Claudia Alejandra Sagastizábal is an applied mathematician known for her research in convex optimization and energy management, and for her co-authorship of the book Numerical Optimization: Theoretical and Practical Aspects. She is a researcher at the University of Campinas in Brazil. Since 2015 she has been editor-in-chief of the journal Set-Valued and Variational Analysis.

==Education and career==
Sagastizábal earned a degree in mathematics, astronomy and physics from the National University of Córdoba in Argentina in 1984. She completed a PhD in 1993 at Pantheon-Sorbonne University in France; her dissertation, Quelques methodes numeriques d'optimization: Application en gestion de stocks, was supervised by Claude Lemaréchal.

While in France, she worked with Électricité de France on optimization problems involving electricity generation, a topic that has continued in her research since that time.
She moved to Brazil in 1997. Before joining the University of Campinas in 2017, she has also been affiliated with the Instituto Nacional de Matemática Pura e Aplicada and French Institute for Research in Computer Science and Automation, among other institutions.

==Recognition==
Sagastizábal was an invited speaker at the 8th International Congress on Industrial and Applied Mathematics in 2015.
She was also an invited speaker on control theory and mathematical optimization at the 2018 International Congress of Mathematicians.

She is a SIAM Fellow, in the 2024 class of fellows, elected "for contributions to non-smooth optimization and applications to engineering, and numerical methods for optimization".

(Document understanding data)
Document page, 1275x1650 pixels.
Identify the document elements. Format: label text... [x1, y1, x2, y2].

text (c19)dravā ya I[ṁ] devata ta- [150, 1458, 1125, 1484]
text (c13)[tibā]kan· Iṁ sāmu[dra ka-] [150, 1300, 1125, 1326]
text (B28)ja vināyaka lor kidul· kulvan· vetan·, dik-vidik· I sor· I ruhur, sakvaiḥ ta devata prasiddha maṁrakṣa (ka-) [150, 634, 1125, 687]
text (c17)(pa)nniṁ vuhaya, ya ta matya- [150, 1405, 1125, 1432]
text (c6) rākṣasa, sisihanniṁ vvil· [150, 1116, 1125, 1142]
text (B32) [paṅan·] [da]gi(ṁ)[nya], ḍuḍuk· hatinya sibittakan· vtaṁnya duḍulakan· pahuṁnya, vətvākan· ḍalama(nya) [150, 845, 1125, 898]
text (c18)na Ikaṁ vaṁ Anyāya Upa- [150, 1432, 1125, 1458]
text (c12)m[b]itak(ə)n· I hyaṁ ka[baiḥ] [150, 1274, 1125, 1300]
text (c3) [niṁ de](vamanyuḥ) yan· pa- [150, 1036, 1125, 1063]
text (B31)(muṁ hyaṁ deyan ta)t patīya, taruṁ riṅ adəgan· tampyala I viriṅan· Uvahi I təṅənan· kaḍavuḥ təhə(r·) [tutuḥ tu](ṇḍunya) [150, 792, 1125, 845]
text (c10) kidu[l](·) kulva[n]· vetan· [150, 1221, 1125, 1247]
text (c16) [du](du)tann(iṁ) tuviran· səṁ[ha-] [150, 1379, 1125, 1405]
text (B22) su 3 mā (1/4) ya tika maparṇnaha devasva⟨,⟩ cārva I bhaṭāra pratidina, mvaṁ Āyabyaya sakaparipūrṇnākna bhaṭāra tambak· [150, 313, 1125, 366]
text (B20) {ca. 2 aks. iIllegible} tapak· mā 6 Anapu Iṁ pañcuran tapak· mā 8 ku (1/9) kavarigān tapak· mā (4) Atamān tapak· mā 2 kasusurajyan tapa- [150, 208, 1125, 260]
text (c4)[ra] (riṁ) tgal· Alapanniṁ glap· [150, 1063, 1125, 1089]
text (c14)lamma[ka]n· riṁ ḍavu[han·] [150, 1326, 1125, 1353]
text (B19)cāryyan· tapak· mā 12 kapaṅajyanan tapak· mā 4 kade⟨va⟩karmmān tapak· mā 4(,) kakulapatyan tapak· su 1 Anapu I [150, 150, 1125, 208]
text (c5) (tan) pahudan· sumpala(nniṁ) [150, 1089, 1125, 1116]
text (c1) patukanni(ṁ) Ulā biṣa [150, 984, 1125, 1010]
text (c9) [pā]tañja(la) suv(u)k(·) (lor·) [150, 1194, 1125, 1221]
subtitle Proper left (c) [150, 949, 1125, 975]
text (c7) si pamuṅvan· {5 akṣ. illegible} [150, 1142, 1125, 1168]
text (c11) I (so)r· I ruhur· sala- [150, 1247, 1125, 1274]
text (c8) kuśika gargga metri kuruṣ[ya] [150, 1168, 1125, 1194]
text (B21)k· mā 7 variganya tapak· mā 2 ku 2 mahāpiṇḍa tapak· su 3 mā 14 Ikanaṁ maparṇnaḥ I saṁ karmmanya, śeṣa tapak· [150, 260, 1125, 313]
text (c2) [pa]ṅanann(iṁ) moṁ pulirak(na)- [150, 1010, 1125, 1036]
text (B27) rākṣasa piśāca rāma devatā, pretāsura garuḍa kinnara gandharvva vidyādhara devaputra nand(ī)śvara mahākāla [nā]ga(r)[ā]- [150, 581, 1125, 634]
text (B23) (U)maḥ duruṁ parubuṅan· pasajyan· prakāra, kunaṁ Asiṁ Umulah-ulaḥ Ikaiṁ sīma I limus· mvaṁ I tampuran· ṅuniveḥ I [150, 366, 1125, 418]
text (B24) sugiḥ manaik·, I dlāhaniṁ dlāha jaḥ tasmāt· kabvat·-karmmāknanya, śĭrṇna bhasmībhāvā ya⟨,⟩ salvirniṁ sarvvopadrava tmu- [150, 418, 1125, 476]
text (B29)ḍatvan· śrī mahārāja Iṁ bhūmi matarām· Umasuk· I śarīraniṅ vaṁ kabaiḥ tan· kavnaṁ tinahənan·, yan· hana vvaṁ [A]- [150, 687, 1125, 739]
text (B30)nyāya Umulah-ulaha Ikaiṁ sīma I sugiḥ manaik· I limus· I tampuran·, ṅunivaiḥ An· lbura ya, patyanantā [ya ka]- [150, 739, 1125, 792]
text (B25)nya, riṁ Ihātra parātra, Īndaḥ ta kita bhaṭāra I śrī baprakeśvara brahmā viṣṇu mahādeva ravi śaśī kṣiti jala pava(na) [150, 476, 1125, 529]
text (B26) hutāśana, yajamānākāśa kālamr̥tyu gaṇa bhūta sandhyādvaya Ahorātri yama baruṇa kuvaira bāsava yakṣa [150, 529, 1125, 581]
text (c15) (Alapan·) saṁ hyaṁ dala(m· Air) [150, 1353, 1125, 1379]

[DIRECTIONS] Could you duplicate the Sagastizábal biography word for word, beginning at the words containing "She moved to" and stopping after "Mathematics in 2015."? Rely only on the Sagastizábal biography, not on the records.

[REPLY TO THE EXERCISE]
She moved to Brazil in 1997. Before joining the University of Campinas in 2017, she has also been affiliated with the Instituto Nacional de Matemática Pura e Aplicada and French Institute for Research in Computer Science and Automation, among other institutions.

==Recognition==
Sagastizábal was an invited speaker at the 8th International Congress on Industrial and Applied Mathematics in 2015.